Aim of the exercise = Exactly as written, write out the lines below from the first to the one containing "principali attività che", inclusive. Pictures do not belong in the copy.

Record set =
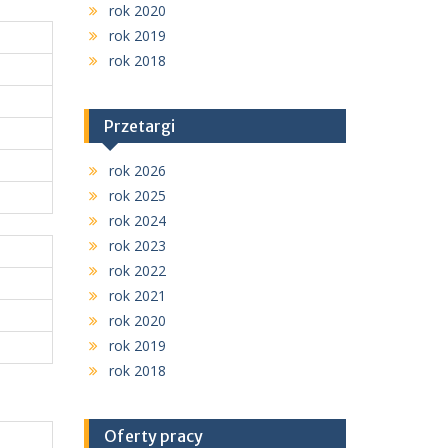
rok 2020
rok 2019
rok 2018
Przetargi
rok 2026
rok 2025
rok 2024
rok 2023
rok 2022
rok 2021
rok 2020
rok 2019
rok 2018
Oferty pracy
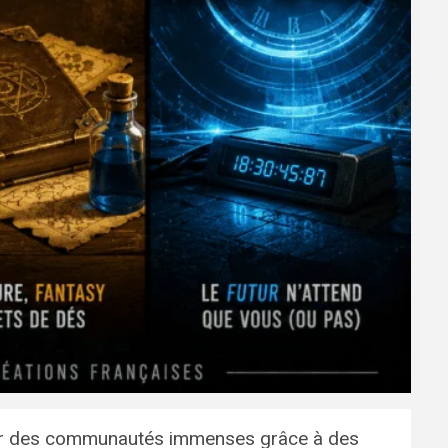
dérer des communautés immenses grâce à des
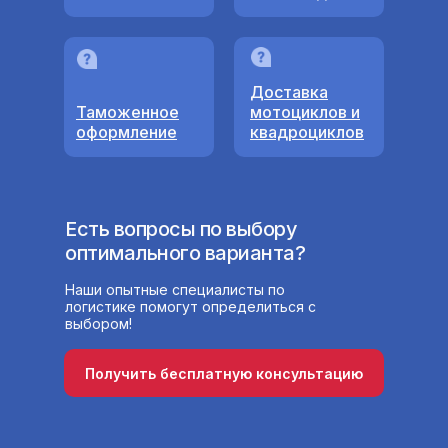
Доставка
Таможенное
мотоциклов и
оформление
квадроциклов
Есть вопросы по выбору
оптимального варианта?
Наши опытные специалисты по
логистике помогут определиться с
выбором!
Получить бесплатную консультацию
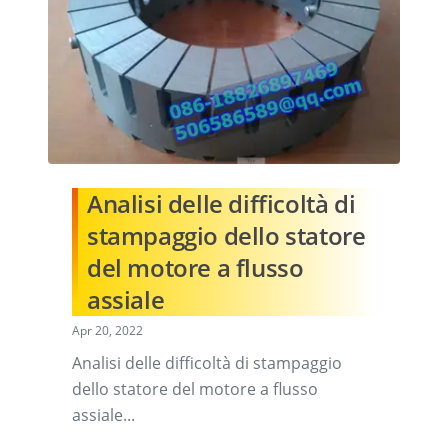
Analisi delle difficoltà di
stampaggio dello statore
del motore a flusso
assiale
Apr 20, 2022
Analisi delle difficoltà di stampaggio
dello statore del motore a flusso
assiale...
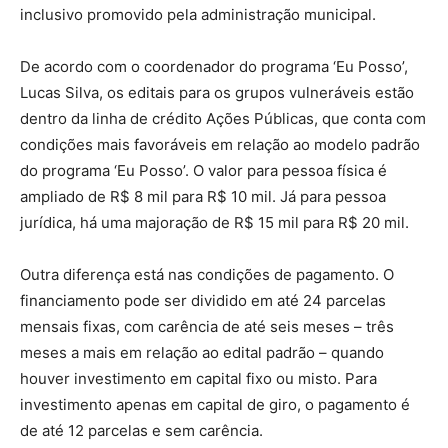
inclusivo promovido pela administração municipal.
De acordo com o coordenador do programa ‘Eu Posso’,
Lucas Silva, os editais para os grupos vulneráveis estão
dentro da linha de crédito Ações Públicas, que conta com
condições mais favoráveis em relação ao modelo padrão
do programa ‘Eu Posso’. O valor para pessoa física é
ampliado de R$ 8 mil para R$ 10 mil. Já para pessoa
jurídica, há uma majoração de R$ 15 mil para R$ 20 mil.
Outra diferença está nas condições de pagamento. O
financiamento pode ser dividido em até 24 parcelas
mensais fixas, com carência de até seis meses – três
meses a mais em relação ao edital padrão – quando
houver investimento em capital fixo ou misto. Para
investimento apenas em capital de giro, o pagamento é
de até 12 parcelas e sem carência.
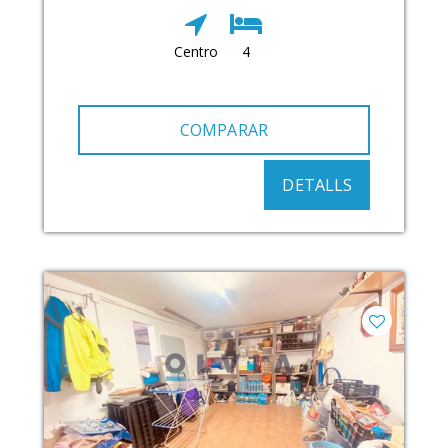
Centro
4
COMPARAR
DETALLS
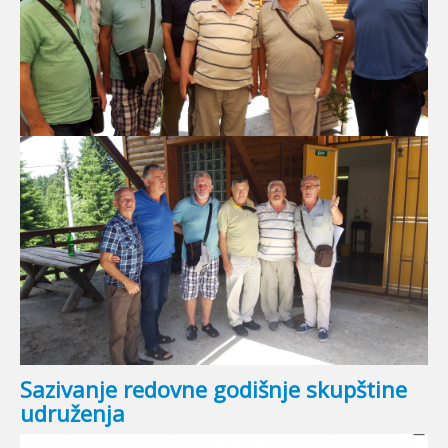
Sazivanje redovne godišnje skupštine
udruženja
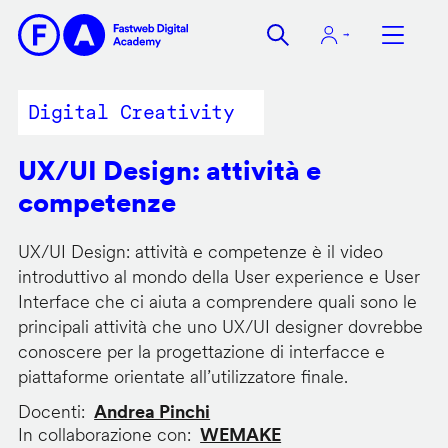
Salta
al
contenuto
principale
Digital Creativity
UX/UI Design: attività e
competenze
UX/UI Design: attività e competenze è il video
introduttivo al mondo della User experience e User
Interface che ci aiuta a comprendere quali sono le
principali attività che uno UX/UI designer dovrebbe
conoscere per la progettazione di interfacce e
piattaforme orientate all’utilizzatore finale.
Docenti
Andrea Pinchi
In collaborazione con
WEMAKE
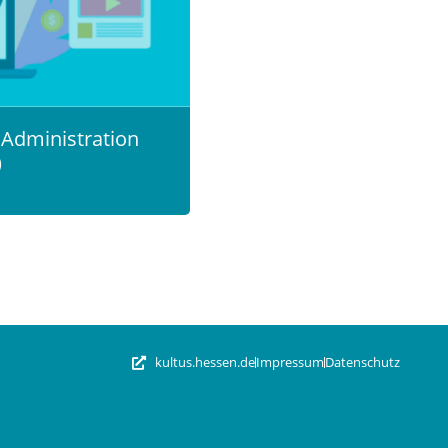
 Administration
)
kultus.hessen.de
Impressum
Datenschutz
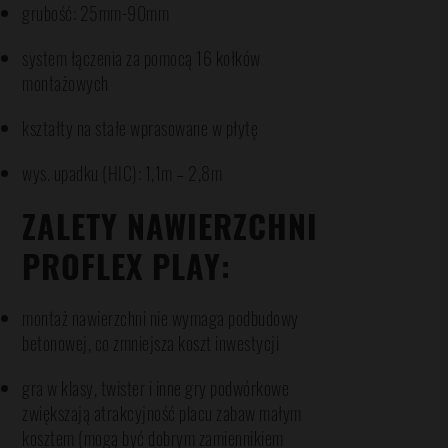
grubość: 25mm-90mm
system łączenia za pomocą 16 kołków
montażowych
kształty na stałe wprasowane w płytę
wys. upadku (HIC): 1,1m – 2,8m
ZALETY NAWIERZCHNI
PROFLEX PLAY:
montaż nawierzchni nie wymaga podbudowy
betonowej, co zmniejsza koszt inwestycji
gra w klasy, twister i inne gry podwórkowe
zwiększają atrakcyjność placu zabaw małym
kosztem (mogą być dobrym zamiennikiem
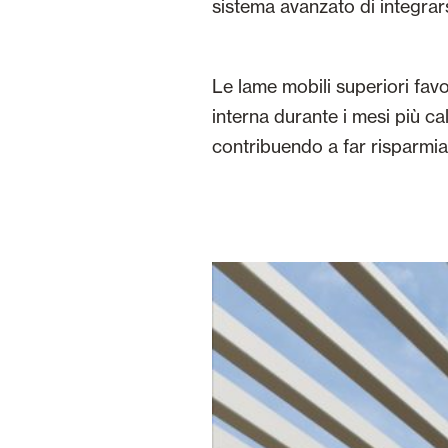
sistema avanzato di integrars
Le lame mobili superiori fav
interna durante i mesi più ca
contribuendo a far risparmiare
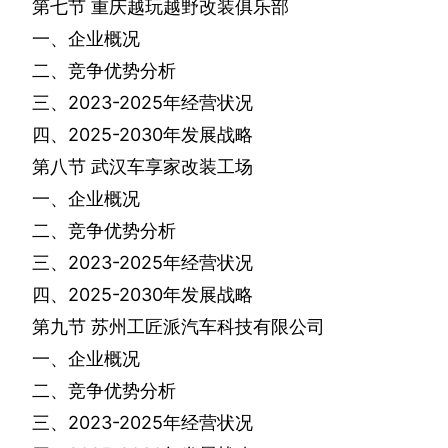
第七节
重庆越玩越野改装俱乐部
一、企业概况
二、竞争优势分析
三、
2023-2025
年经营状况
四、
2025-2030
年发展战略
第八节
武汉车享家改装工场
一、企业概况
二、竞争优势分析
三、
2023-2025
年经营状况
四、
2025-2030
年发展战略
第九节
苏州工匠派汽车科技有限公司
一、企业概况
二、竞争优势分析
三、
2023-2025
年经营状况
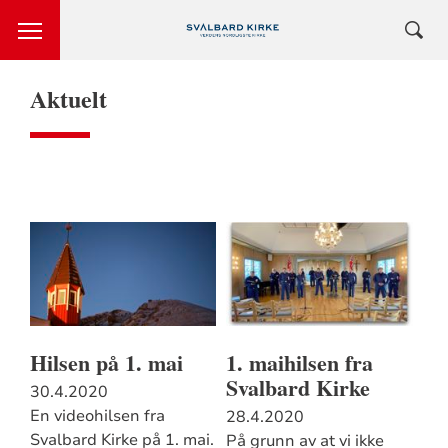
Aktuelt
Hilsen på 1. mai
1. maihilsen fra
Svalbard Kirke
30.4.2020
En videohilsen fra
28.4.2020
Svalbard Kirke på 1. mai.
På grunn av at vi ikke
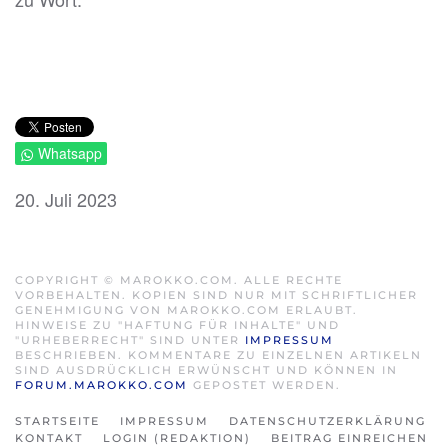
Whatsapp
20. Juli 2023
COPYRIGHT © MAROKKO.COM. ALLE RECHTE
VORBEHALTEN. KOPIEN SIND NUR MIT SCHRIFTLICHER
GENEHMIGUNG VON MAROKKO.COM ERLAUBT.
HINWEISE ZU "HAFTUNG FÜR INHALTE" UND
"URHEBERRECHT" SIND UNTER
IMPRESSUM
BESCHRIEBEN. KOMMENTARE ZU EINZELNEN ARTIKELN
SIND AUSDRÜCKLICH ERWÜNSCHT UND KÖNNEN IN
FORUM.MAROKKO.COM
GEPOSTET WERDEN.
STARTSEITE
IMPRESSUM
DATENSCHUTZERKLÄRUNG
KONTAKT
LOGIN (REDAKTION)
BEITRAG EINREICHEN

Output below =
rok 2020
rok 2019
rok 2018
Przetargi
rok 2026
rok 2025
rok 2024
rok 2023
rok 2022
rok 2021
rok 2020
rok 2019
rok 2018
Oferty pracy
dérer des communautés immenses grâce à des
Доставка
Таможенное
мотоциклов и
оформление
квадроциклов
Есть вопросы по выбору
оптимального варианта?
Наши опытные специалисты по
логистике помогут определиться с
выбором!
Получить бесплатную консультацию
Analisi delle difficoltà di
stampaggio dello statore
del motore a flusso
assiale
Apr 20, 2022
Analisi delle difficoltà di stampaggio
dello statore del motore a flusso
assiale...
inclusivo promovido pela administração municipal.
De acordo com o coordenador do programa ‘Eu Posso’,
Lucas Silva, os editais para os grupos vulneráveis estão
dentro da linha de crédito Ações Públicas, que conta com
condições mais favoráveis em relação ao modelo padrão
do programa ‘Eu Posso’. O valor para pessoa física é
ampliado de R$ 8 mil para R$ 10 mil. Já para pessoa
jurídica, há uma majoração de R$ 15 mil para R$ 20 mil.
Outra diferença está nas condições de pagamento. O
financiamento pode ser dividido em até 24 parcelas
mensais fixas, com carência de até seis meses – três
meses a mais em relação ao edital padrão – quando
houver investimento em capital fixo ou misto. Para
investimento apenas em capital de giro, o pagamento é
de até 12 parcelas e sem carência.
Centro
4
COMPARAR
DETALLS
Sazivanje redovne godišnje skupštine
udruženja
Salta
al
contenuto
principale
Digital Creativity
UX/UI Design: attività e
competenze
UX/UI Design: attività e competenze è il video
introduttivo al mondo della User experience e User
Interface che ci aiuta a comprendere quali sono le
principali attività che uno UX/UI designer dovrebbe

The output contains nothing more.